── Task input
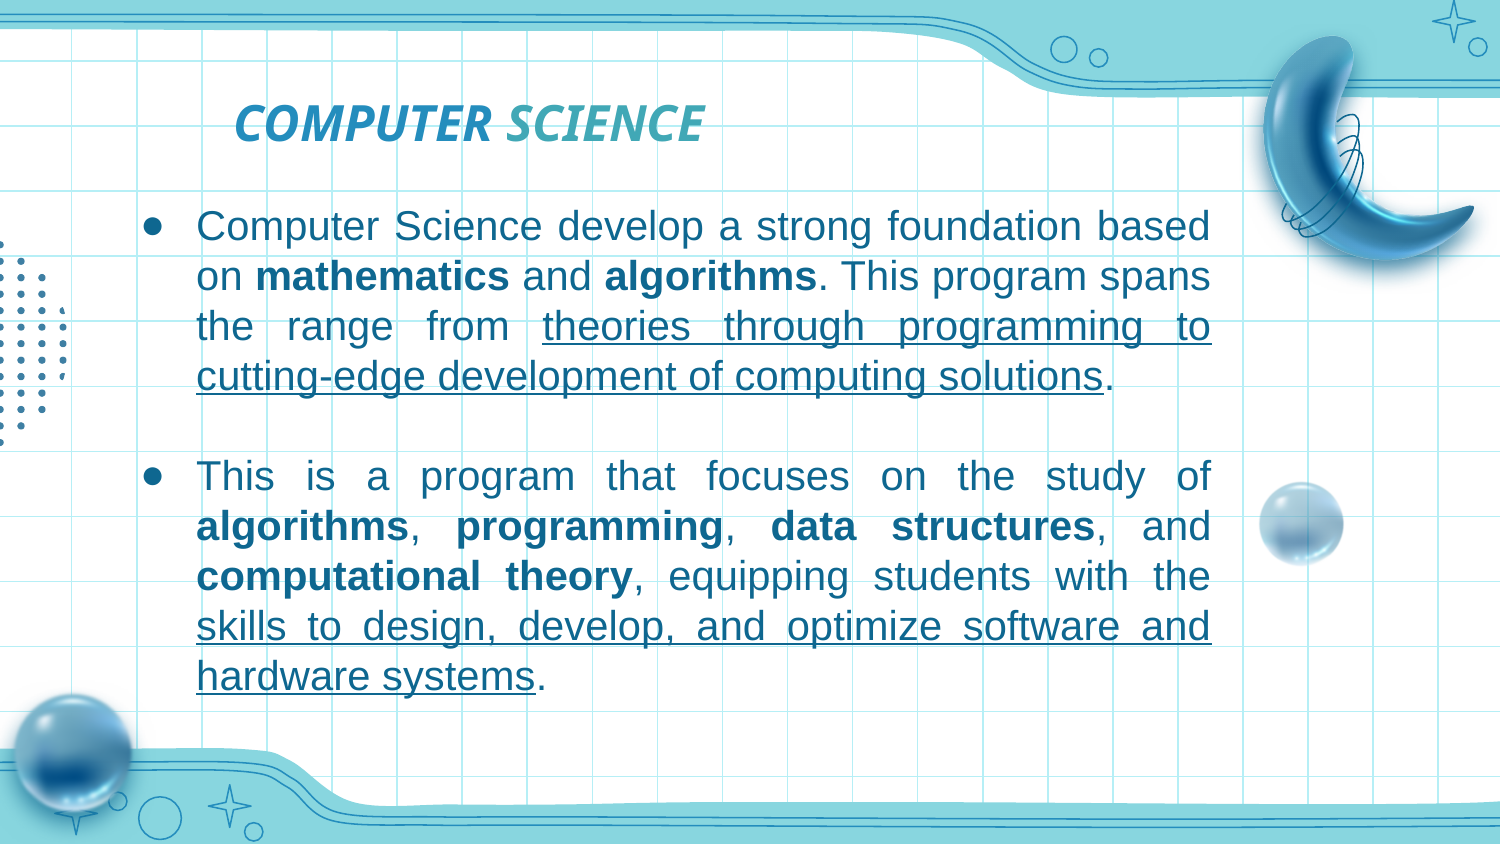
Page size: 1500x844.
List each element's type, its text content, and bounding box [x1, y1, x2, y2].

picture [1255, 476, 1348, 569]
subtitle Computer Science develop a strong foundation based on mathematics and algorithms. This program spans the range from theories through programming to cutting-edge development of computing solutions. This is a program that focuses on the study of algorithms, programming, data structures, and computational theory, equipping students with the skills to design, develop, and optimize software and hardware systems. [125, 183, 1227, 723]
title COMPUTER SCIENCE [0, 76, 1102, 181]
picture [0, 237, 76, 459]
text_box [1182, 0, 1500, 336]
picture [8, 685, 146, 817]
────
Restate each line above exactly, keeping pictures out.

◆ **Response area**:
Page size: 1500x844.
List each element's type, its text content, and bounding box [x1, y1, x2, y2].

picture [1255, 476, 1348, 569]
subtitle Computer Science develop a strong foundation based on mathematics and algorithms. This program spans the range from theories through programming to cutting-edge development of computing solutions. This is a program that focuses on the study of algorithms, programming, data structures, and computational theory, equipping students with the skills to design, develop, and optimize software and hardware systems. [125, 183, 1227, 723]
title COMPUTER SCIENCE [0, 76, 1102, 181]
picture [0, 237, 76, 459]
text_box [1182, 0, 1500, 336]
picture [8, 685, 146, 817]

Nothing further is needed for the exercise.